In Salvador I watched in wonder as two men danced at an intersection. Arms counterpoised, hips and torsos meting out a rhythm that seemed dictated by a beat I couldn’t hear from inside the bus on which I was riding. Closer up, it was evident they were just talking, but the initial image of the physicality of that street tableau was indelibly imprinted in my mind. Late that night, a band of dancers filled a cobbled street, their lantern-shaped skirts forcing my friends and I into a circle of samba swayers as we went by. In Rio, the samba school began an hour after midnight; hundreds of people of ages and classes, in a huge gymnasium in an out lying favella, throbbed to the beat of a full blast until sunrise.

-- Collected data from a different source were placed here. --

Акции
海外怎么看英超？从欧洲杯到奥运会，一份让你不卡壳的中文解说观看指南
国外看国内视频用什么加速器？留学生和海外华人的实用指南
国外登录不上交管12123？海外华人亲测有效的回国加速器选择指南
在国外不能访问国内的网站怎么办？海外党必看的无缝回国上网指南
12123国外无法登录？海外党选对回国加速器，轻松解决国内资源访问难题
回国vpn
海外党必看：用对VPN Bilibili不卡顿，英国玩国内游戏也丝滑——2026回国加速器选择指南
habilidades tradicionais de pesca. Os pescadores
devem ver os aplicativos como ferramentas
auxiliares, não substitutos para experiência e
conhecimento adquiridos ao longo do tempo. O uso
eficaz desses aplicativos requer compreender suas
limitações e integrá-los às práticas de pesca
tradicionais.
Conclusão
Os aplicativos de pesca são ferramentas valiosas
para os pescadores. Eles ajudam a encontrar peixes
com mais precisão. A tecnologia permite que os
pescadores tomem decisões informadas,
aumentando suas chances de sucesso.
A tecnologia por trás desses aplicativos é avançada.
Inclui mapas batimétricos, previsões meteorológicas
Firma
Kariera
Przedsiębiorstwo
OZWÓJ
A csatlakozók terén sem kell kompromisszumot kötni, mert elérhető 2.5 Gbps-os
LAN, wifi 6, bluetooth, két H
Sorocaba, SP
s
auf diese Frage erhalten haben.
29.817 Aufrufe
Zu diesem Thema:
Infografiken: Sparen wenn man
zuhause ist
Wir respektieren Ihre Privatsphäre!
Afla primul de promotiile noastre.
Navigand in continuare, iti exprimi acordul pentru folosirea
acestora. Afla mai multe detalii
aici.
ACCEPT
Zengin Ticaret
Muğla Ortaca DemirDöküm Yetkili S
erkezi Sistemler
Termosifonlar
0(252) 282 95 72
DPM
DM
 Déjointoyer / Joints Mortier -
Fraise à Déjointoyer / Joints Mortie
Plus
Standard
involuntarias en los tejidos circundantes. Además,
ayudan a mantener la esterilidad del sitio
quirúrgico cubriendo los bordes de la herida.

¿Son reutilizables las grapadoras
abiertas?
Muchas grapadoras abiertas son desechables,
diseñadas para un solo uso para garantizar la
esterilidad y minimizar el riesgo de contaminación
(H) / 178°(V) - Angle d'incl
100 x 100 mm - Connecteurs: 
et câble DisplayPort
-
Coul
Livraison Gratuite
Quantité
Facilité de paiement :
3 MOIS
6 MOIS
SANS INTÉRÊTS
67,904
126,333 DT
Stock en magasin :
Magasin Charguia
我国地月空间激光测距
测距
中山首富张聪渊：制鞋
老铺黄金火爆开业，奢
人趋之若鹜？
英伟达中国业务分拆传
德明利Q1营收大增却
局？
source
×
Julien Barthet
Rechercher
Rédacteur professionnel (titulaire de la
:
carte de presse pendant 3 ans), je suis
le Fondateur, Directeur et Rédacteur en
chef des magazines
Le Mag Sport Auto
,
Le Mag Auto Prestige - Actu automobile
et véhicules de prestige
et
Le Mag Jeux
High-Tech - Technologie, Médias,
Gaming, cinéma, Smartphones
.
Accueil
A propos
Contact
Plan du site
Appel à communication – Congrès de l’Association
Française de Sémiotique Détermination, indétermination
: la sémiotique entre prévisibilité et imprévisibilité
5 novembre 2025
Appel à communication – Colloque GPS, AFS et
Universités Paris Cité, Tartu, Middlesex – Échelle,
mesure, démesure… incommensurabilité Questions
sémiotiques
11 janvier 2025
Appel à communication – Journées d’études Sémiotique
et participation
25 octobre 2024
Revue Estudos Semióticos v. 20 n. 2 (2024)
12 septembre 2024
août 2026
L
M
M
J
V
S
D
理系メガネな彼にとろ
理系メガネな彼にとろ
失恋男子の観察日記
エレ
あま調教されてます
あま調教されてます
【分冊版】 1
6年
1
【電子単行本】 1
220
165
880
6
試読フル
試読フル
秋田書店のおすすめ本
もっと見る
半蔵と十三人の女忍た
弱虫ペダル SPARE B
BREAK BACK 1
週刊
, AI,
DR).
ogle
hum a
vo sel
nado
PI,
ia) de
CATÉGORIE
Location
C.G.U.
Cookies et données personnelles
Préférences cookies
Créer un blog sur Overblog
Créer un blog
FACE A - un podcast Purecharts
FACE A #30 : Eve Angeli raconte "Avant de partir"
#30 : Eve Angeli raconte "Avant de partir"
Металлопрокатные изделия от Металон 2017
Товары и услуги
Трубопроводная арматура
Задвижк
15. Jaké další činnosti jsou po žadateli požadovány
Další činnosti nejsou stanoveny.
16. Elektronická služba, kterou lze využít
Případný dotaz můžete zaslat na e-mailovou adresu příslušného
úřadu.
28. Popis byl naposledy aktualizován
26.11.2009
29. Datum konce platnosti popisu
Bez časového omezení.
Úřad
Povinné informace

Street life, public interactions, were such that they made me rethink entirely the art-work of these artists I had watched from afar. Their work was not the result of a tendency to take projects out of the gallery and into the public realm, but rather was an excuse for encounters with people; an expression of Brazilian character. This nature was matched with a sympathy for all kinds of random materials. Indeed, the very ordinariness of the art materials—bales of fabric, reconstructed clothing, strips of paper—and the everydayness of their actions—people wearing “art clothing” for street performances—corresponded to the enlargement of the audience involved. The goal was always to connect.
In just 48 hours in Brazil I was caught of guard. After all, I have always believed that historians need fabulous imaginations to project themselves across great distances into the tunnels of history. Fantasia, Giambattista Vico called it, a kind of empathetic entering into the minds of others. Writing about performance art, with its sparse records, seems to require even more fantasia. For this particular work, however, imagining would not have sufficed. Being there was something else entirely.
CABELO = HAIR = CABELLO = HAAR = CAPELLO = CHEVU=
To begin with, I don’t belong to myself. I’m a
horse* of the world. Poetry’s vehicle. In such a
condition, I’m much more a “what” than a “who.”
That which they call cabelo is not only one, but
many, like the hair that grows on one’s head. I’m
possessed by entities, energies, acting jointly or
separately. Like one or two soccer teams. The combi-
nation of these forces guides the body. That kind of
spaceship, or octopus, or now-mobile, we might
say, plunges in different densities, sailing the
instant. Thus goes the arrow. Along its
course, its crew, its tentacles, collect
what they find and display it on
the deck: gifts fished on the
*”horse” is the medium who embodies a spirit or orixá in some Afro-Brazilian rituals.